Releia a crônica de Nina Horta:
Inapetência
De repente eram três netos. Um que dividia o mundo em coisas comíveis e coisas incomíveis. Lembro do Pedro pequenininho, andando de mão dada com o pai na praia e apontando umas cracas nas pedras. “É de comer ou não, Papi?”. E se o Papi dissesse que sim, goela abaixo. Quando o coelho de Páscoa vivo que ganhou fazia artes além das permitidas, segurava pelas orelhas, levava até a boca do forno e dizia: “olha só o que te espera se não ficar quieto”. O coelho em questão, de manhã bem cedo, vinha bater no vidro da sala pedindo pressa no café da manhã. Úrsula, a neta de cinco anos, simplesmente não comia. Lembro que uma vez quis conquistá-la pela boca e levei ao shopping para comer uma batata assada. Na mesma hora percebi o erro, com a cara desolada dela frente àquela imensa batata, imensamente cheia de queijos. Só faltou chorar, impossibilitada de sair correndo e deixar para trás aquele perigo untuoso e cascudo.
Uma vez encheu-se de coragem e resolveu ir a Paraty com o avô e a avó, fazendo de tudo que quiséssemos.
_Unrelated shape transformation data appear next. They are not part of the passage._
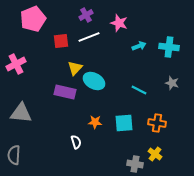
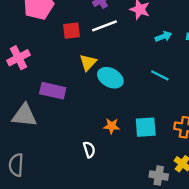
cyan line: (139, 90) -> (160, 75), moved
purple rectangle: (65, 92) -> (53, 91), moved

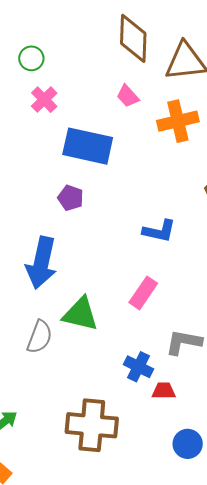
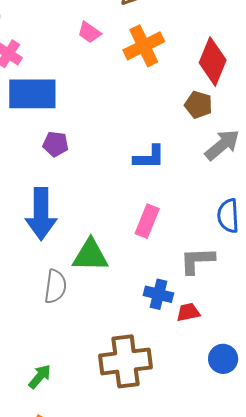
blue rectangle: (88, 146) -> (32, 94), moved

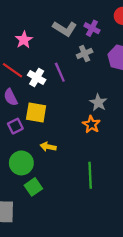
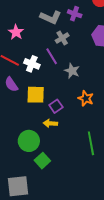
gray cross: (85, 53) -> (62, 38), moved
gray star: (98, 103) -> (72, 71), moved
purple square: (15, 126) -> (56, 106), moved

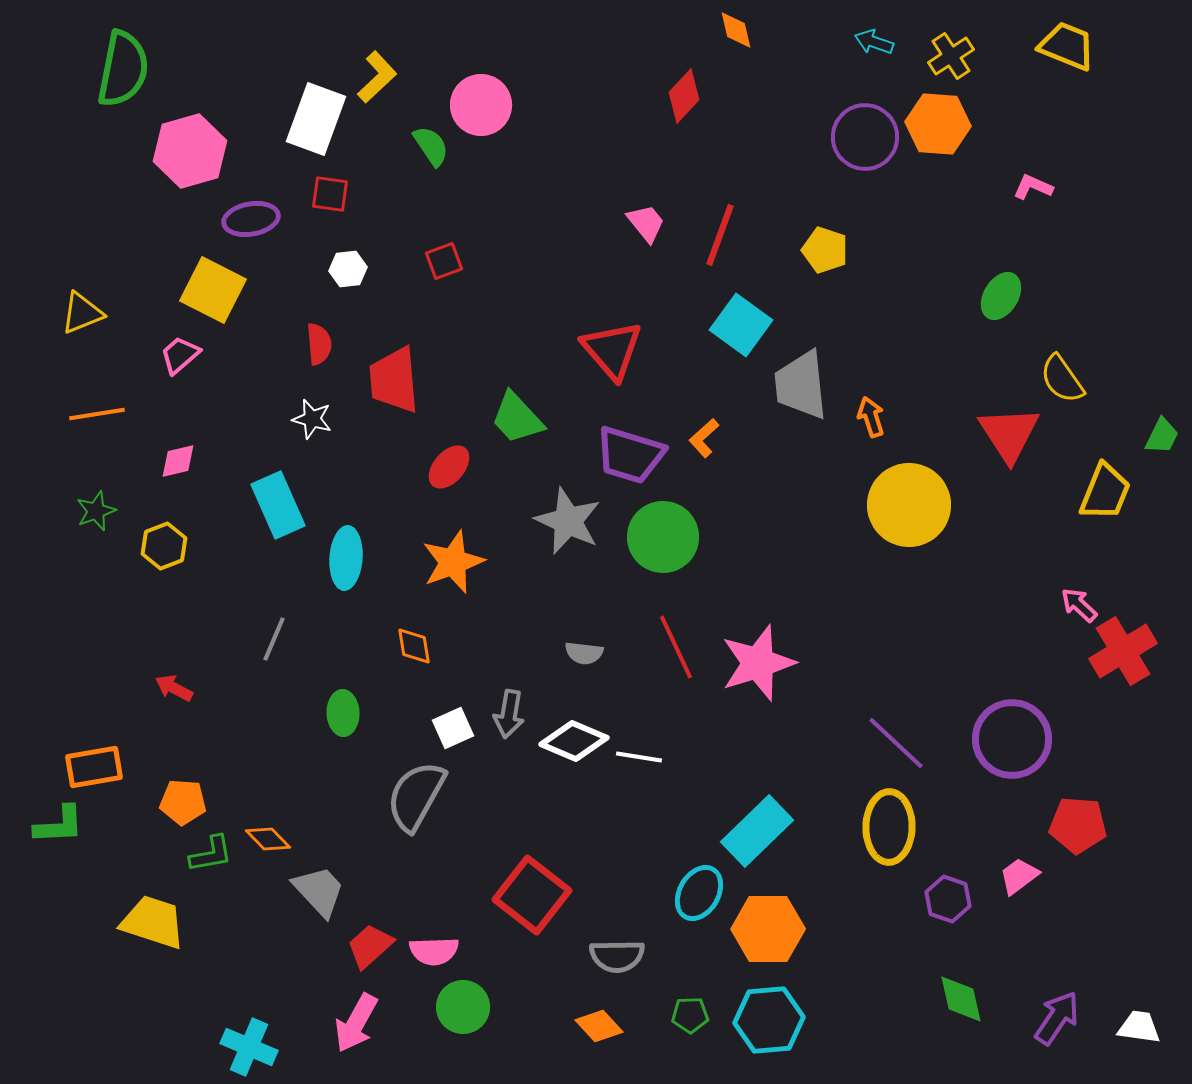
Paramos na orgânica Fazenda Santa Bárbara, que não tinha refrigerantes, só sucos e todo o resto verde que costuma acontecer em lugares vegetarianos. A certa altura da escolha, pendurou os olhos em nós e suplicou. “Mas, aqui só tem coisa saudável?” Tinha puxado a avó no gosto por um monte de tranqueira. Mas, obediente, comeu de tudo e mal conseguiu chegar ao sítio para vomitar de jorro aquela saúde toda.
Laura era a caçula. Magra, loirinha, parecia frágil, e absolutamente não comia. Nada. Não tinha fome. Eu fazia um café da manhã em minixícaras de boneca, minicálices e inventava sanduíches do tamanho de uma unha feitos com ervas do jardim. Era o máximo que ela aguentava.
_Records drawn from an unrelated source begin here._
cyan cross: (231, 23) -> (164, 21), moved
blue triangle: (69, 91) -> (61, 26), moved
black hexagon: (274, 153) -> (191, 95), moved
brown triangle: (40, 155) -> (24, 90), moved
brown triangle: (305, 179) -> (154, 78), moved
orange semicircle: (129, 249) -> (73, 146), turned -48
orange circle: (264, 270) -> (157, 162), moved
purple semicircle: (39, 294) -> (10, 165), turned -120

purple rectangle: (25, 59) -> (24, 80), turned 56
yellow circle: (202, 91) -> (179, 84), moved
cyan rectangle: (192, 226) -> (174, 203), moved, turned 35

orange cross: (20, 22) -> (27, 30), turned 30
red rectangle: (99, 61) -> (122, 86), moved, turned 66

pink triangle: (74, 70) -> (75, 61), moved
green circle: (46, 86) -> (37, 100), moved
Em que deram essas enjoadas netas?
Gente saudabilíssima, que come de tudo. A Úrsula passou as férias numa ilha de pescadores e manda fotos de lagostas quase vivas, de moquecas, de peixes jamais vistos.
Pedro que nunca vacilou no caminho de comer bem vocifera contra os restaurantes de grife, odeia comida ruim, odeia comida cara, e até é um especialista em carnes e cozinha bem. [...]
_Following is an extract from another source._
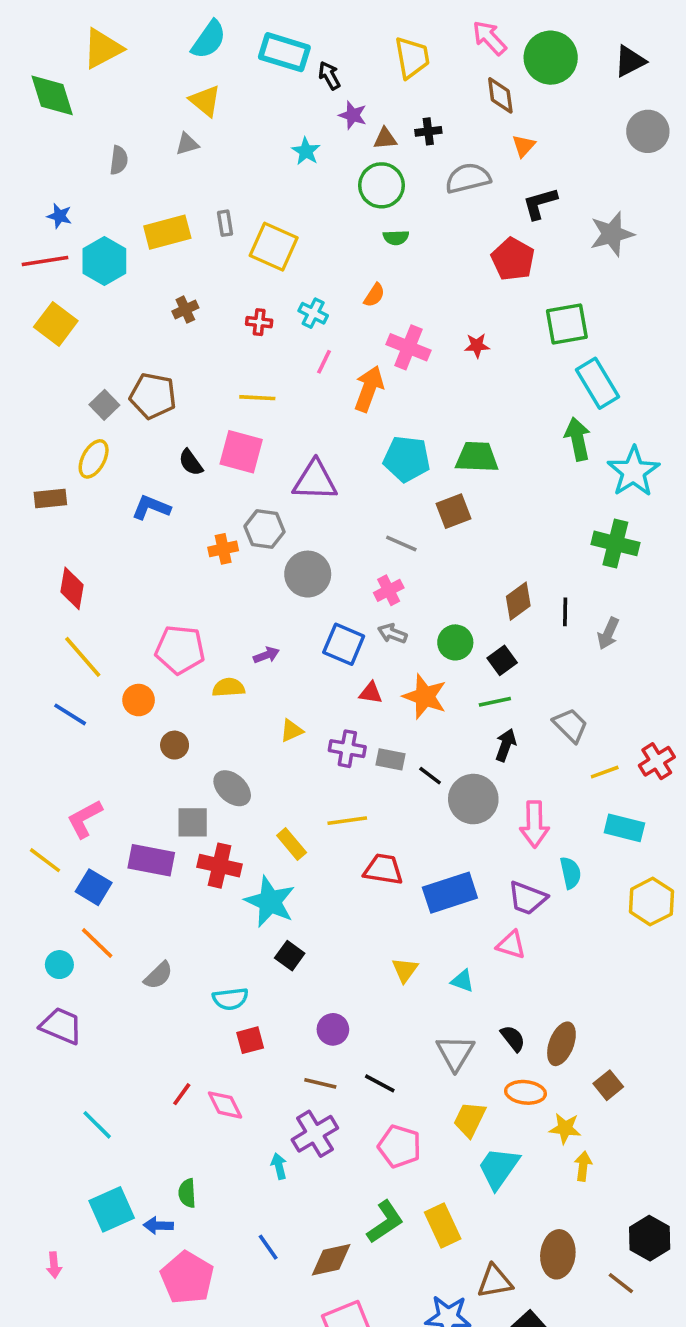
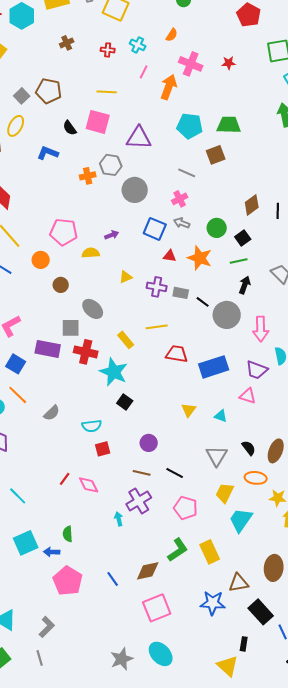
blue line: (268, 1247) -> (113, 579), moved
E a Laura, a magrela irritante? De presente de aniversário pediu um jantar no D.O.M, foi lá vestida para matar, graças a importância da farra. Nessa semana, de mochila nas costas, de férias do seu sabático inglês, marcou hora no Noma, e vai comer lá. Espero que o cozinheiro tenha mudado o menu porque não aguento mais ouvir falar em camarões vivos mordendo a ponta da língua dos clientes e no caso a ponta da língua da minha neta!
HORTA, Nina. Inapetência
No final da crônica, narradora mostra que
Todas as personagens, quando adultos, mudaram seus hábitos alimentares da infância.
B
Apenas Úrsula manteve seus hábitos: continuou comendo exclusivamente peixes e frutos do mar.
C
Laura continuou sem apetite, recusando todas as comidas que considera “incomíveis”.
D
Apenas Pedro manteve seus hábitos, comendo de tudo, sem exigências de gastronomia sofisticada.